Wednesday, 17 August 2011

Leading the life that I want

I had the great pleasure recently of being invited to Michael's review; Michael has lived at the Haddons since 2005. Everyone at this years review, including myself, were all very pleased to be part of such a positive review.

You see for Michael the support he receives really enables him to lead a full and active life. There was a catalogue of wonderful pictures that Michael had chosen to put on posters to show everyone just what he had been up to in the past year, including photos at work, days out, holidays and the works Christmas party.

Michael was so proud to share his successes with everyone at his review and the list of these was endless. None of these things would have happened if the people around Michael didn't listen to him and support him to lead the life he wants to.

It's easy sometimes to focus on the big goals that are set with people but I feel it's all the little things, the small touches, and people going the extra mile, which made this review an example of Great Interaction's at its best! For me and the people supporting Michael this is why continue to do what we do - ensuring that the people we support do get the very best!

Sadie Scott
Project Manager, The Haddons

Monday, 8 August 2011

Are you sure it's for me?

To people like me who sit in our central administration building, away from the many interactions taking place between staff in our services and the people they are supporting, ‘Great Interactions’ can seem a bit theoretical - more like a management exercise than the way of working which is at the core of what we do.

But one of the strengths of Great Interactions is that it is about so much more than training frontline workers to be better at their jobs. At its heart, Great Interactions focuses on dignity and respect, and how people foster that in each other. This means it is relevant to everyone in an organisation, whether they directly support people or not.

So just think, for a moment, about the interactions that underpin your working day: How do you speak to your co-workers? How do you ask for information? How do you give information? How do people feel after they have spent time with you?

And then imagine what would change if you listened more, observed more, reflected more?

And then do it!


Kathryn Bodenham
Head of Marketing


Monday, 1 August 2011

The smallest things . . .

Sometimes the smallest things have the greatest impact, and this is certainly true of a situation I found myself in last week when I arrived at 6am at a person’s home to complete an observation of Suzanne, a member of staff.

When I arrived Suzanne was supporting Adrian with his breakfast routine. Adrian appeared relaxed and happy, which was clearly a result of the way Suzanne was interacting with and responding to him. Using a range of facilitation skills, she kept her tone of voice low and gentle, her body language open, and positioned herself perfectly throughout the entire interaction, making sure that breakfast time remained calm, relaxed, unrushed and peaceful.

Adrian took full control and made informed choices about his breakfast. The pace was perfect and clearly suited him. Support was offered at the right time and only when requested.

Whilst writing this I appreciate that in order to understand the significance of this interaction, you really need to know Adrian to fully grasp what a wonderful moment I was fortunate enough to experience.

There was genuine warmth in the relationship between the two, which was clearly reflective and responsive.
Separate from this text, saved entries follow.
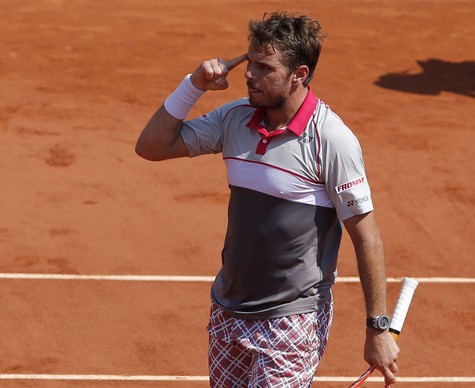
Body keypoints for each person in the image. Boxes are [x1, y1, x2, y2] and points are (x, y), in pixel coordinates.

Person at [135, 11, 399, 387]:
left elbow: (366, 235)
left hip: (291, 319)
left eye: (263, 67)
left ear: (299, 75)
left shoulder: (331, 139)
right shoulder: (234, 118)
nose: (248, 74)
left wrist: (378, 327)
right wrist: (193, 84)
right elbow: (151, 146)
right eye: (249, 62)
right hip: (229, 309)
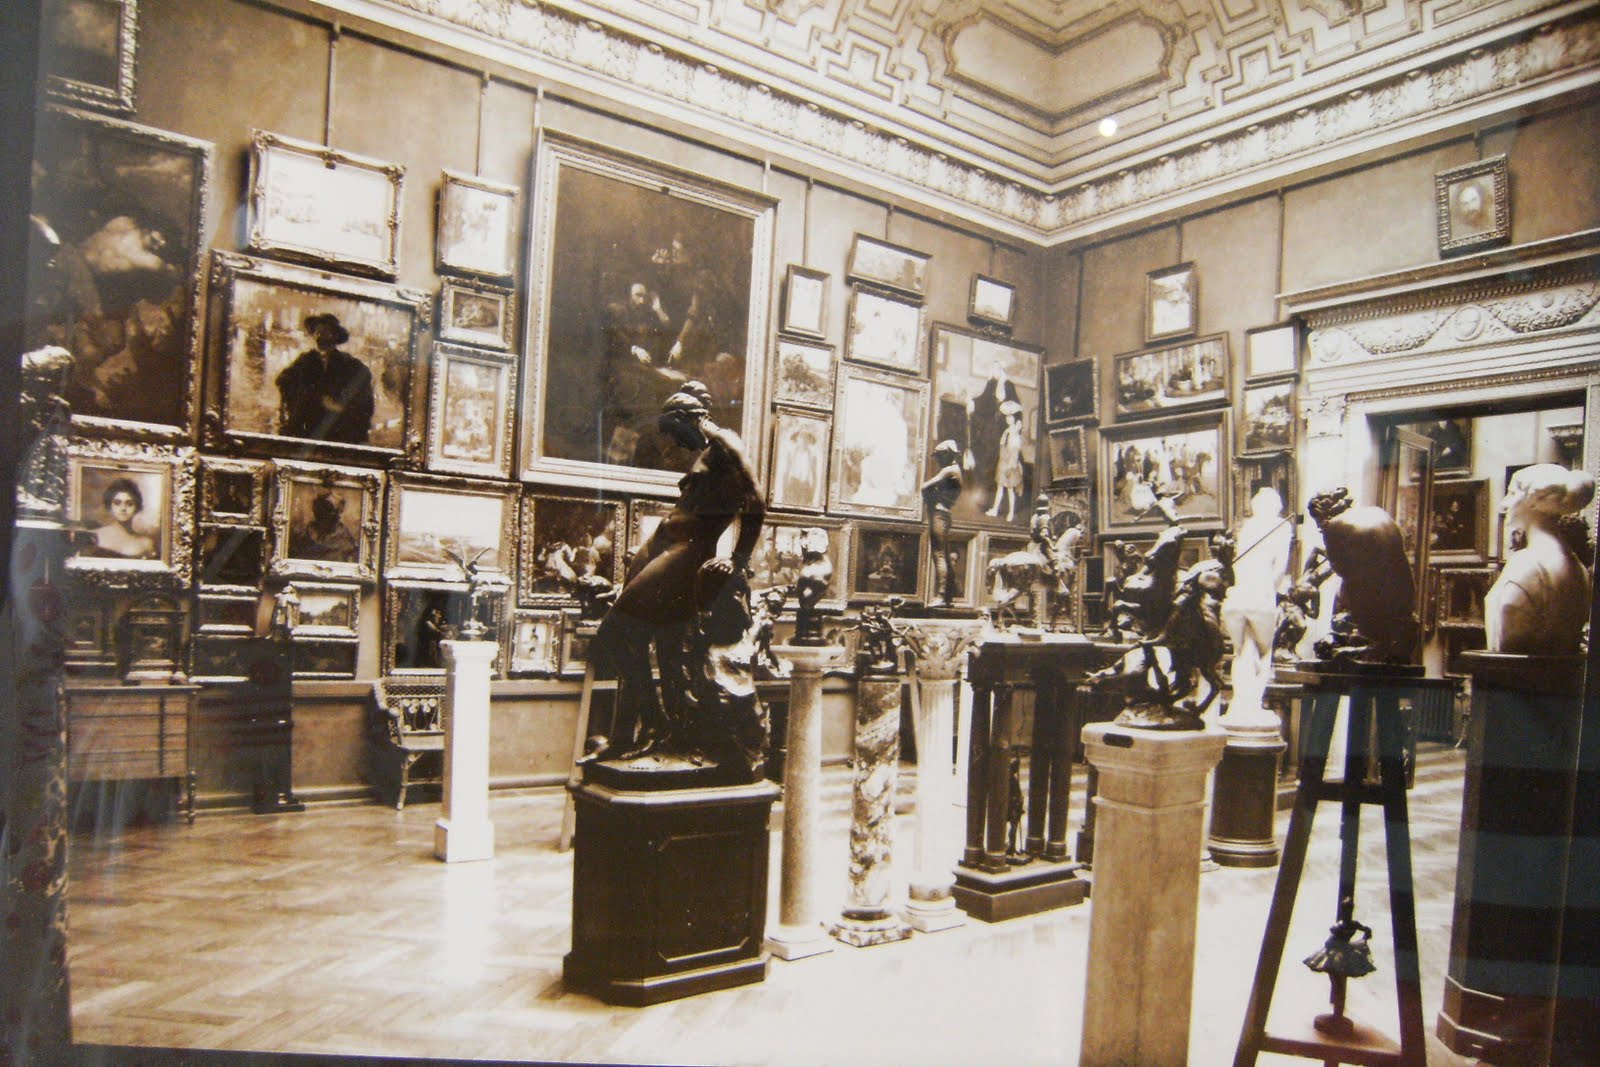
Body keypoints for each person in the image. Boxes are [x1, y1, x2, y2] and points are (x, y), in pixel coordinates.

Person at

When I left it was clear to me that Adrian was feeling very happy and relaxed and I suddenly realized that if I, or a member of my family, needed support with breakfast, then what I had just witnessed, was exactly how I’d like it to be – with respect, offering choice and control and being there to support and guide me, and not to do things that I can do for myself.

Moreover, thanks to Adrian and Suzanne, they weren’t the only ones who’d experienced a great start to their day!